„Gdy mąż spoczął w trumnie, ucieszyłam się. Wyświadczył mi przysługę, bo już nie muszę tłuc schabowych w każdą sobotę”
„Zmarł spokojnie, we śnie. Nie płakałam. Parzyłam herbatę, patrzyłam przez okno i czułam coś, czego wtedy nie umiałam nazwać. Dziś wiem – to była ulga, że nie muszę już się hamować. Włączyłam radio. Głośno.
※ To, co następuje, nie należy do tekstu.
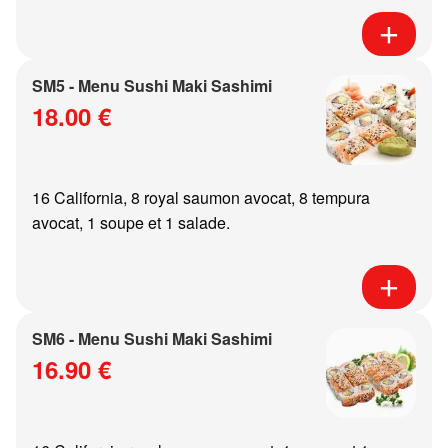
SM5 - Menu Sushi Maki Sashimi
18.00 €
16 California, 8 royal saumon avocat, 8 tempura
avocat, 1 soupe et 1 salade.
SM6 - Menu Sushi Maki Sashimi
16.90 €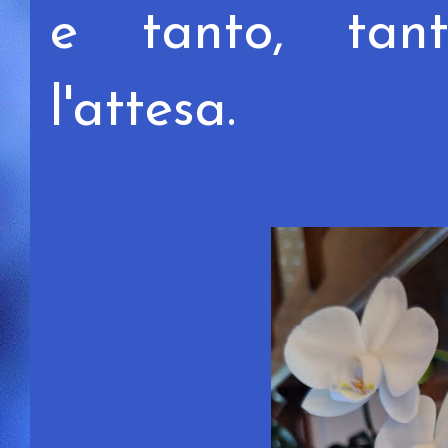
e tanto, tan
l'attesa.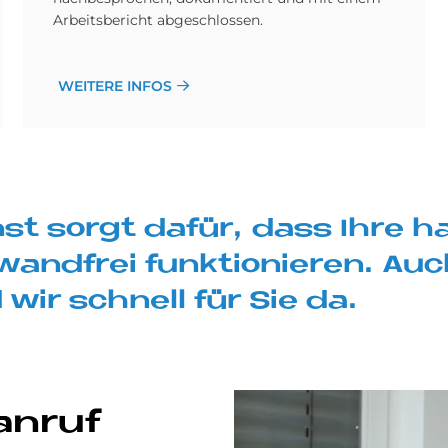
Arbeitsbericht abgeschlossen.
WEITERE INFOS
st sor­gt da­für, dass Ihre h
wand­frei funk­tio­nie­ren. Auc
 wir schnell für Sie da.
an­ruf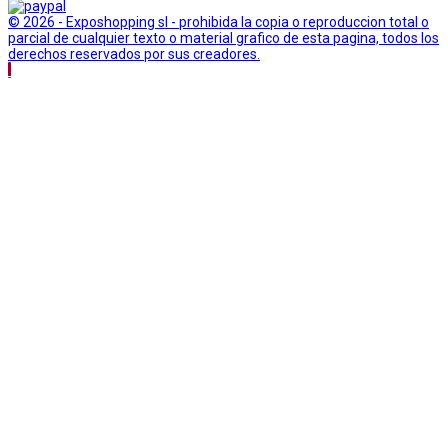
© 2026 - Exposhopping sl - prohibida la copia o reproduccion total o
parcial de cualquier texto o material grafico de esta pagina, todos los
derechos reservados por sus creadores.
Pierwszy raz od lat”.

Kiedyś myślałam, że cisza to cnota. Że to właśnie w niej mieszka dobro, spokój, porządek. Że jeśli nie robisz hałasu – nikt cię nie zauważy, nie oceni, nie skrytykuje. Że tak trzeba żyć: po cichu, grzecznie, bez ekstrawagancji.
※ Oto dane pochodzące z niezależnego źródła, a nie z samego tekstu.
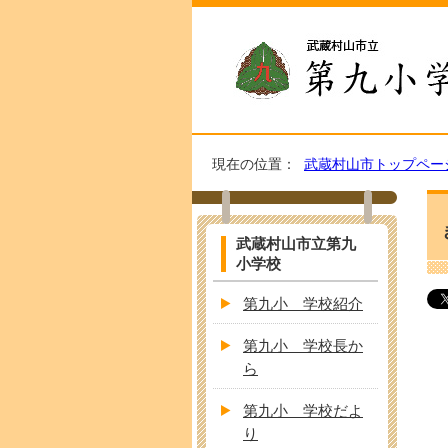
現在の位置：
武蔵村山市トップペー
武蔵村山市立第九
小学校
第九小 学校紹介
第九小 学校長か
ら
第九小 学校だよ
り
Tak właśnie wyglądało moje małżeństwo z Marianem. Czterdzieści siedem lat razem, z czego może cztery z uśmiechem. Zawsze powtarzał, że „dobre żony nie podnoszą głosu”. Więc nie podnosiłam. Milczałam, gdy mówił, co wypada, a co nie, gdy krytykował moje pomysły na obiad, moje kapelusze, moje pytania o wakacje w Hiszpanii.
Prasowałam jego koszule z dokładnością zegarmistrza. Gotowałam według jego gustu – tłusto, przewidywalnie. Oglądałam wiadomości, które lubił, bo komedie były „ogłupiające”. Przez lata czułam się jak mebel – estetyczny, czysty, ale niepotrzebny, jeśli niczego nie brakuje.
Zmarł spokojnie, we śnie. Nie płakałam. Parzyłam herbatę, patrzyłam przez okno i czułam coś, czego wtedy nie umiałam nazwać. Dziś wiem – to była ulga, że nie muszę już się hamować. Włączyłam radio. Głośno. Pierwszy raz od lat. I nie wiem, co mnie opętało, ale zaczęłam tańczyć. Sama, w kuchni, w szlafroku, z chochlą w dłoni jak z mikrofonem. A potem ugotowałam zupę z ostrą papryczką chili. Płakałam, jedząc ją. Nie z bólu. Z życia.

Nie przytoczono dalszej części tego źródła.